Now that APE has been released for Leopard, there is a new opportunity for developers to create runtime theming systems. Of course, with the addition of the half-ass CoreUI framework, any code that was written for runtime patching in Tiger is no longer feasible for use in Leopard. Gnome developed a still-unreleased runtime themer, based off of APE, that can modify the titlebar gradient, controls, and text color. It is unpolished, and has huge memory management issues, thus it still hasn’t been released. Optimizing code that is used in every single application is an extremely difficult process, and thus very time consuming.

The reason that Kameleon 2.0 was never released was due to the difficulties that were being caused by the system-file-replacement system that we had started with as a base. Replacing system files is a permanently flawed system, and continues to show its problems as operating systems migrate to more code/vector-based interface systems. For instance, the entire HUD system that the system uses is drawn entirely based on code, thus replacing system files will never be able to theme those windows. After trying to find small workarounds for the existing file replacement system, and failing, gnome and I decided it simply wasn’t worth the time to continue working on a system that was so fundamentally flawed. We (and by we, I mean mostly gnome) began work on what was jokingly called the Kaped Krusader, which was, and still is, a barebones APE module which can, as I said before, edit the last two un-themeable elements.

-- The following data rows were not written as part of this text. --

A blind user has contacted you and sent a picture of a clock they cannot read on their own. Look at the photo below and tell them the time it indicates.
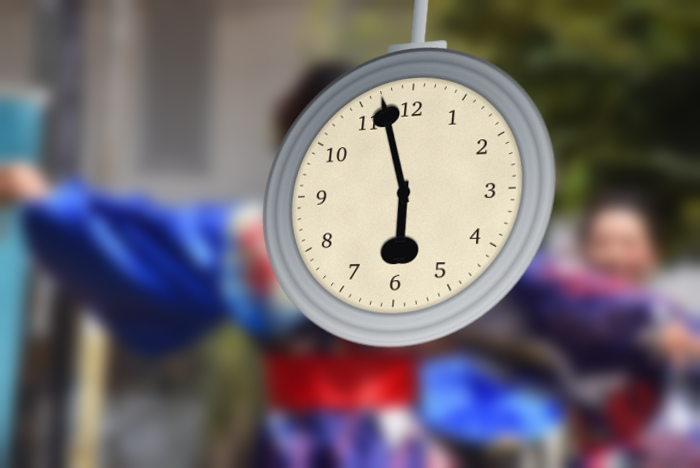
5:57
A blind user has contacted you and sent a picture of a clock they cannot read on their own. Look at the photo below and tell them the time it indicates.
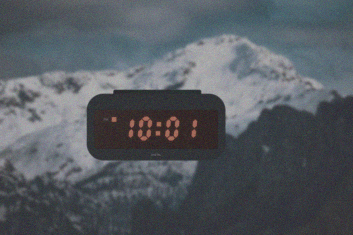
10:01
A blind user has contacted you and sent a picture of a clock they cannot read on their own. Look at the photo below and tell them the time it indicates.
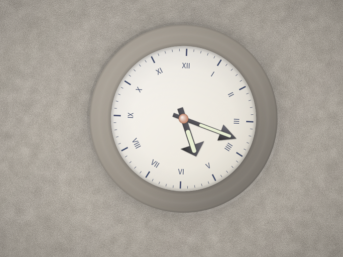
5:18
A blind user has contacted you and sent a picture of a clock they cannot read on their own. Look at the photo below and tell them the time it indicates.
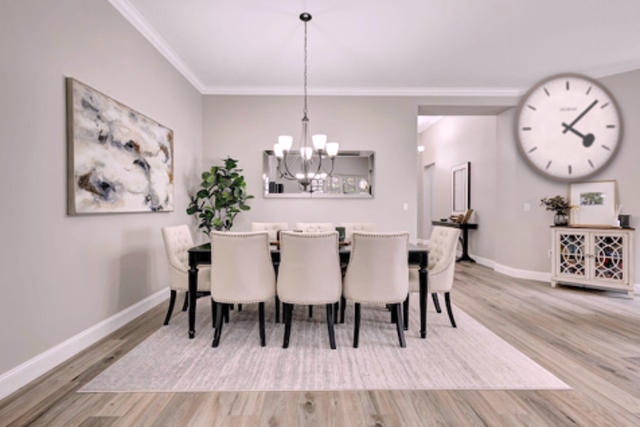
4:08
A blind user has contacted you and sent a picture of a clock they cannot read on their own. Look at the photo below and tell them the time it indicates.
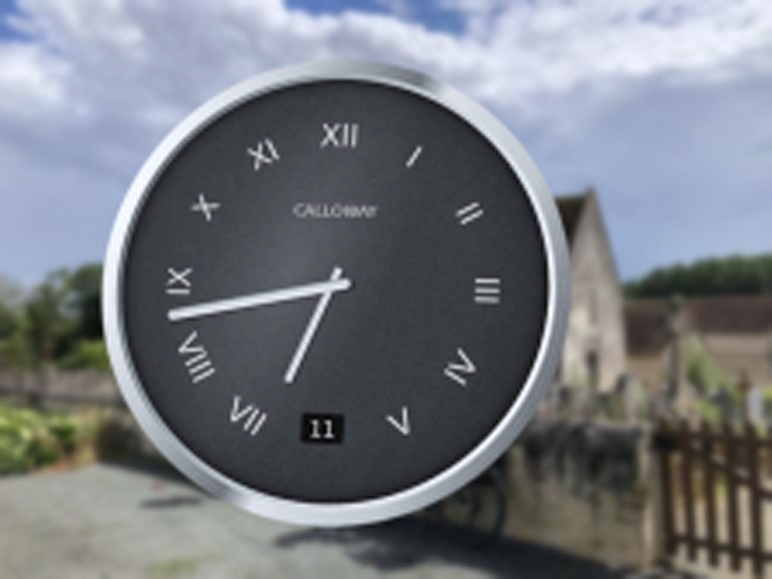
6:43
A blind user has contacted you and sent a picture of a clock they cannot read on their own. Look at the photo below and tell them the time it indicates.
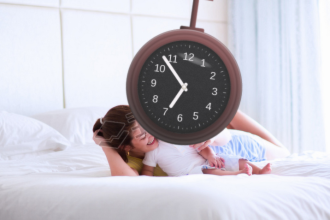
6:53
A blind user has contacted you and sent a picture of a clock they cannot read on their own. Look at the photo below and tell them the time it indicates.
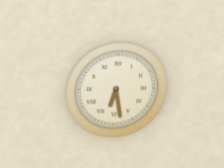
6:28
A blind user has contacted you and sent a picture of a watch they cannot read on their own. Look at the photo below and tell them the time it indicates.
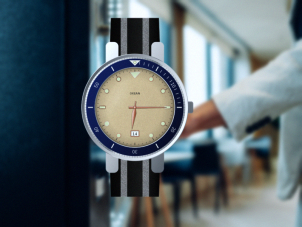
6:15
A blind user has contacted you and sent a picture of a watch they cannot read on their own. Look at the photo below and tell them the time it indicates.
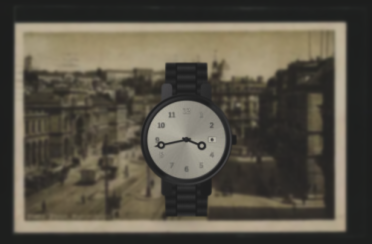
3:43
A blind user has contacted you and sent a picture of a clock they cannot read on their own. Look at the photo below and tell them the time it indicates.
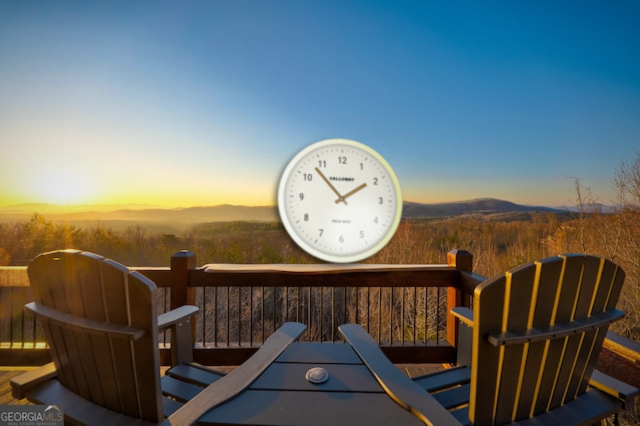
1:53
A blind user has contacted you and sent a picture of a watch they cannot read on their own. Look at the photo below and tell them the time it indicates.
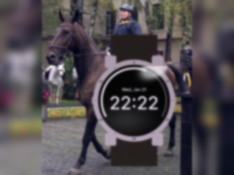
22:22
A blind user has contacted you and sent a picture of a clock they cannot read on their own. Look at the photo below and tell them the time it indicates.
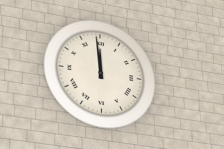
11:59
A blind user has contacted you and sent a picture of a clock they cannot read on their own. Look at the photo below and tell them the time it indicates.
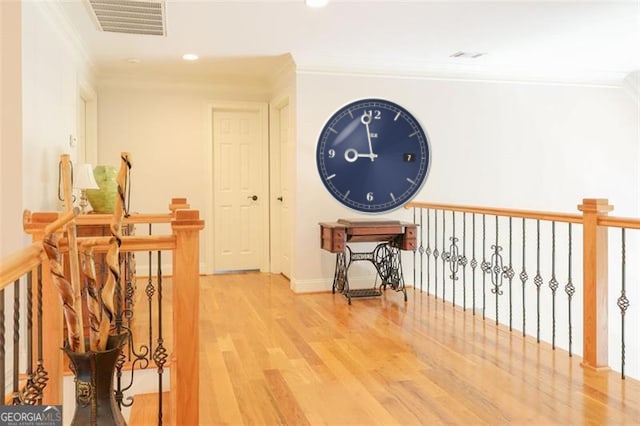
8:58
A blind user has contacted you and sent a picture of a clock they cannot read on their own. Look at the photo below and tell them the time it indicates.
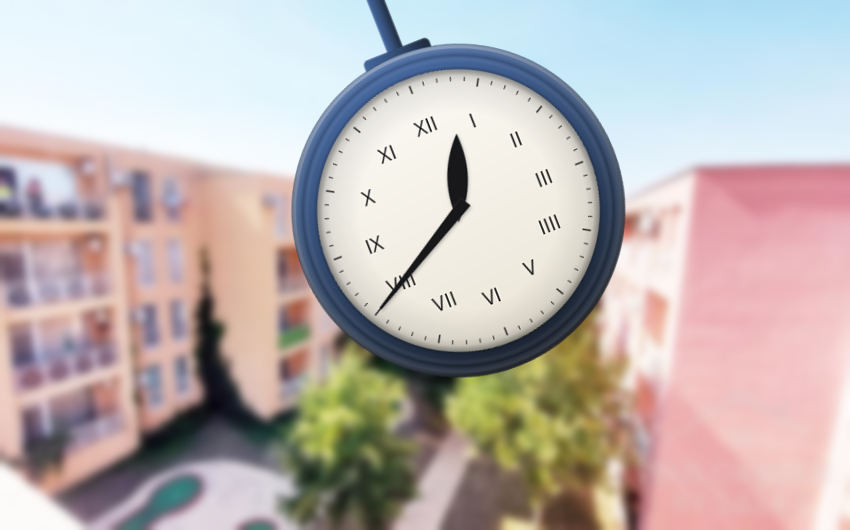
12:40
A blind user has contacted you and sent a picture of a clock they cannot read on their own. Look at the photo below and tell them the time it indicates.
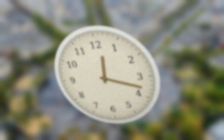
12:18
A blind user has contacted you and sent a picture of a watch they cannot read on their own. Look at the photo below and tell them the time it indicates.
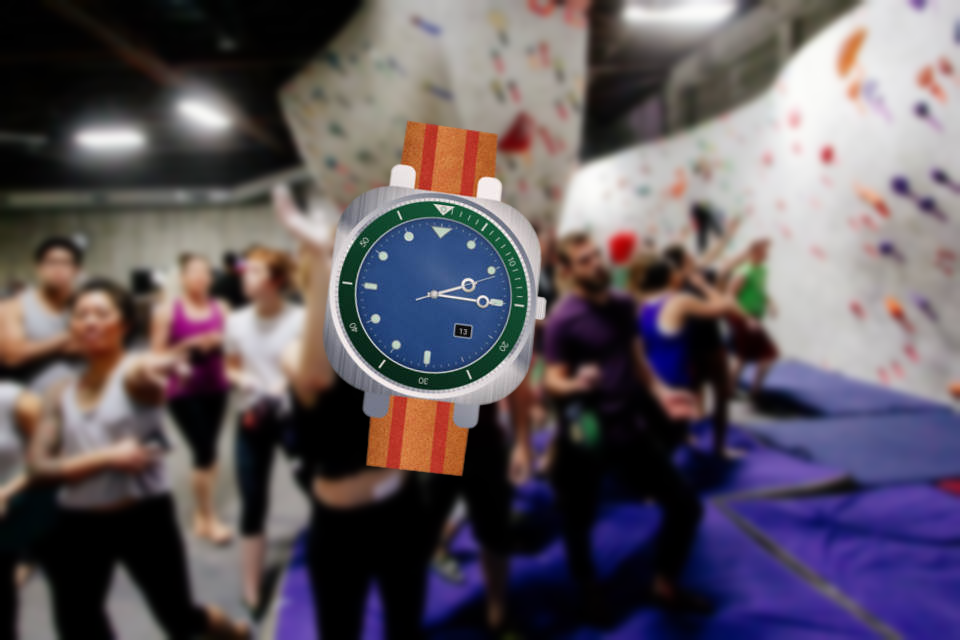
2:15:11
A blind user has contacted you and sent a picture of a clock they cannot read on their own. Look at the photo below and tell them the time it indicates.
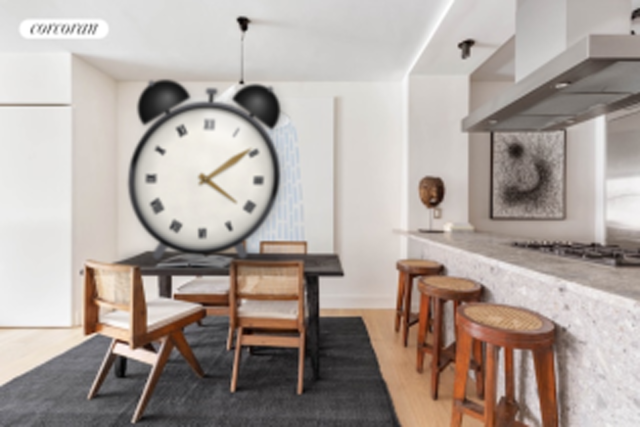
4:09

It is also worth noting that in Snow Leopard, it is widely accepted that the base interface will be migrating from the intermediary ArtFile system, over to the fully vector-based system. The vector UI system is actually quite genius, and provides an excellent way of theming. UI elements are drawn based on “recipes” which tell the framework how to draw the control. If some amazing programmer could create a program that allowed designers to create a raster-based button, and then generate a recipe that would be compatible with CoreUI, that developer would have found the key to the continued theming of the operating system. But being able to decode the 10.6 versions of the artfiles really doesn’t matter, especially considering how simple is was to decode the Leopard artfiles. Don’t tell me it wasn’t, gnome wrote his own artfile decoder in about a week. ;)

I am still trying to find a way to move away from our dependence on Unsanity: not that I don’t greatly admire their products. They continue to surprise me with the quality of their work. Their issue is timing. They are finally releasing working copies of their software, right before the next huge OS upgrade. It is impossible to write an app that depends on something so very inconsistent. I’ve been considering using Infinite Labs' PlugSuit system for injection: but again, it is based off of mach_inject which will still break in snow leopard.

There we go. Feels good to clear some of that up.